Она подняла на него глаза, и губы у нее обиженно дрогнули.
— Нет уж, зачем…
— Почему же, между нами необходима полная ясность, — сказал он, всматриваясь в ее лицо и стараясь не спугнуть и в то же время уже чувствуя ее сопротивление и несогласие. — Конечно, конечно, мы все добренькие, просвещенные, европейцы, гуманитарии, — с легкой насмешкой в голосе заговорил он. — Один я злодей и душитель…
— Иосиф, не надо с такой злобой, прошу тебя. Ты слишком возбужден… Пора тебе отдохнуть…
— Надо, надо! — резко оборвал он, теперь уже захваченный своей мыслью. — Когда-то требуется расставить точки. Я никому этого не говорил и не скажу, а тебе скажу: только моими усилиями, моей волей я удерживаю партию от распада и гибели. На партии уже слишком мною ошибок, крови, перекосов. Они неизбежны. Борьба есть борьба. И жертвы были и будут, безвинная кровь будет. Но партия должна жить, она постепенно очистится от чуждых элементов, от попутчиков. И она действительно станет несгибаемой, непобедимой…
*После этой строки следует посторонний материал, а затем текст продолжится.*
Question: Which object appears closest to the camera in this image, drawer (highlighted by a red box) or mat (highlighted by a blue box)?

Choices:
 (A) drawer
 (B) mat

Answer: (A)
Мучительно вслушиваясь, стараясь понять, Надежда Сергеевна плотнее запахнула на груди шаль, на тонкой, еще нежной коже едва угадывались мелкие, редкие веснушки.
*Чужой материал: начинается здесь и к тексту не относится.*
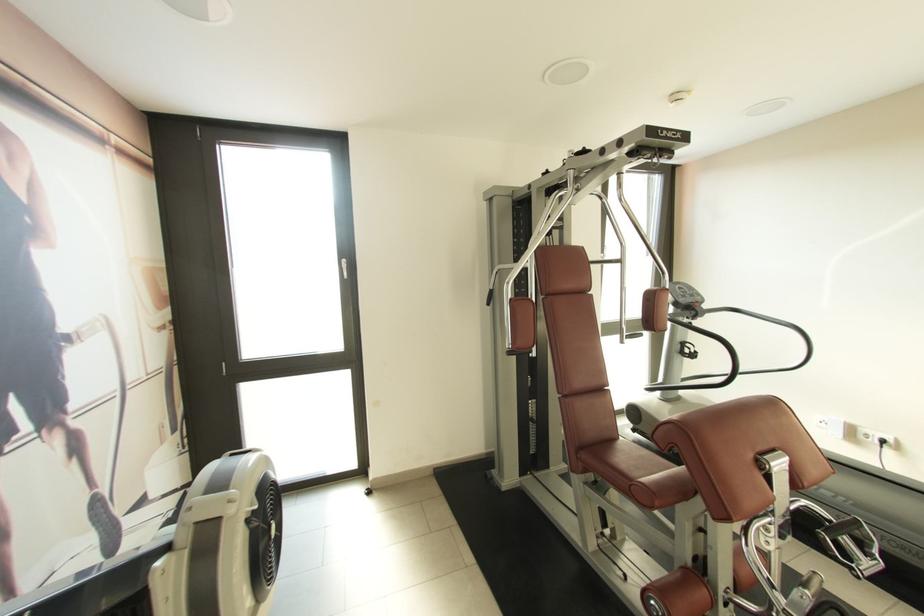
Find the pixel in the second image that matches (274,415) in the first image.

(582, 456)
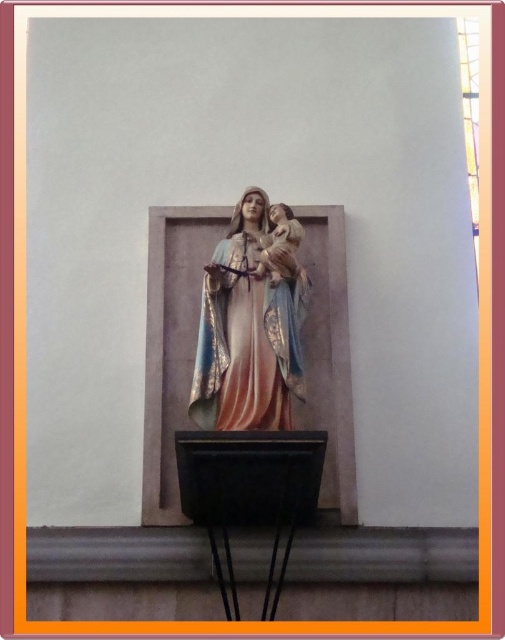
Question: Can you confirm if matte painted statue at center is positioned to the right of transparent glass window at upper right?

Choices:
 (A) no
 (B) yes

Answer: (A)

Question: Which object appears farthest from the camera in this image?

Choices:
 (A) transparent glass window at upper right
 (B) matte painted statue at center

Answer: (A)

Question: Is matte painted statue at center bigger than transparent glass window at upper right?

Choices:
 (A) no
 (B) yes

Answer: (A)

Question: Is matte painted statue at center above transparent glass window at upper right?

Choices:
 (A) yes
 (B) no

Answer: (B)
— Другого пути, ты утверждаешь, нет. Ты убежден в этом?
— Убежден, больше, чем когда бы ни было, — подтвердил он. — Другого пути нет, такова диалектика.
— Партия, сохраненная такой кровью… А нравственное начало? — опять спросила Надежда Сергеевна, не опуская глаз. — Кто пойдет за такой партией и имеет ли она право вести за собой? Никогда не поверю, жестокость не может быть прогрессивной…
— Это не твои слова, Надя.
— Перестань, — мягко попросила она. — Ты же не на трибуне перед своими нукерами… Я тебе жена, каждая женщина хочет видеть своего мужа самым лучшим, уважаемым, добрым человеком.
— Добрым? — переспросил он, и с его лица сползла неровная усмешка. — Ненавижу абстрактную доброту, ее просто нет, Надя, не существует. Ее выдумали слабые люди, да, да, выдумали, — повторил он с видимым удовольствием, замечая, как ей неприятны его слова. — И что же я, по-твоему, должен делать? Разносить детям рождественские пряники?